Each line from the one containing "### lia.item.getInv" through the last line of the records below is to be repeated as written, with nothing added.

Top of RECORDS FOR PROCESSING

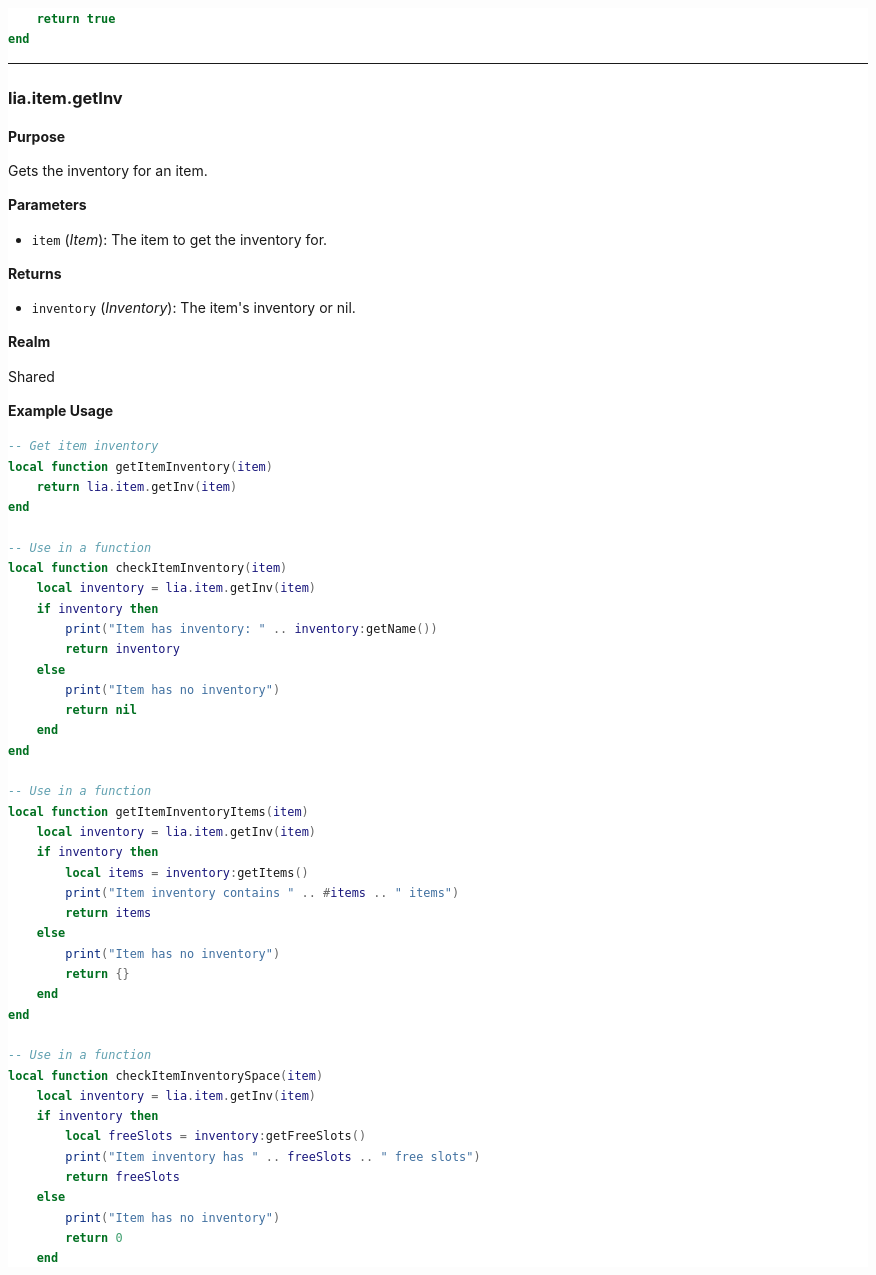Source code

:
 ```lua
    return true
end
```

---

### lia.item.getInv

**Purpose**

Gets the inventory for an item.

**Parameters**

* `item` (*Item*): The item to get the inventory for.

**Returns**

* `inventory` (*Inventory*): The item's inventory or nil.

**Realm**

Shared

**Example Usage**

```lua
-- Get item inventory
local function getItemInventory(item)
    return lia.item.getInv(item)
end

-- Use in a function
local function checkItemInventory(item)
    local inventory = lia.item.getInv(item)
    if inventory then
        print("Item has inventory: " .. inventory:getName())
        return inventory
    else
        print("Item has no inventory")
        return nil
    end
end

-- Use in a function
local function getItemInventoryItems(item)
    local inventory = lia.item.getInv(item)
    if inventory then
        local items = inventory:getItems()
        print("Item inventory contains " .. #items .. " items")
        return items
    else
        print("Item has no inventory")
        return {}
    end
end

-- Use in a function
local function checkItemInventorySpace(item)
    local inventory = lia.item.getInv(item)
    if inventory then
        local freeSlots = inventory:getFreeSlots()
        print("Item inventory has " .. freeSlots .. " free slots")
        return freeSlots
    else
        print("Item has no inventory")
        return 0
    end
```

Bottom of RECORDS FOR PROCESSING

EXPECTED OUTPUT →
### lia.item.getInv

**Purpose**

Gets the inventory for an item.

**Parameters**

* `item` (*Item*): The item to get the inventory for.

**Returns**

* `inventory` (*Inventory*): The item's inventory or nil.

**Realm**

Shared

**Example Usage**

```lua
-- Get item inventory
local function getItemInventory(item)
    return lia.item.getInv(item)
end

-- Use in a function
local function checkItemInventory(item)
    local inventory = lia.item.getInv(item)
    if inventory then
        print("Item has inventory: " .. inventory:getName())
        return inventory
    else
        print("Item has no inventory")
        return nil
    end
end

-- Use in a function
local function getItemInventoryItems(item)
    local inventory = lia.item.getInv(item)
    if inventory then
        local items = inventory:getItems()
        print("Item inventory contains " .. #items .. " items")
        return items
    else
        print("Item has no inventory")
        return {}
    end
end

-- Use in a function
local function checkItemInventorySpace(item)
    local inventory = lia.item.getInv(item)
    if inventory then
        local freeSlots = inventory:getFreeSlots()
        print("Item inventory has " .. freeSlots .. " free slots")
        return freeSlots
    else
        print("Item has no inventory")
        return 0
    end
```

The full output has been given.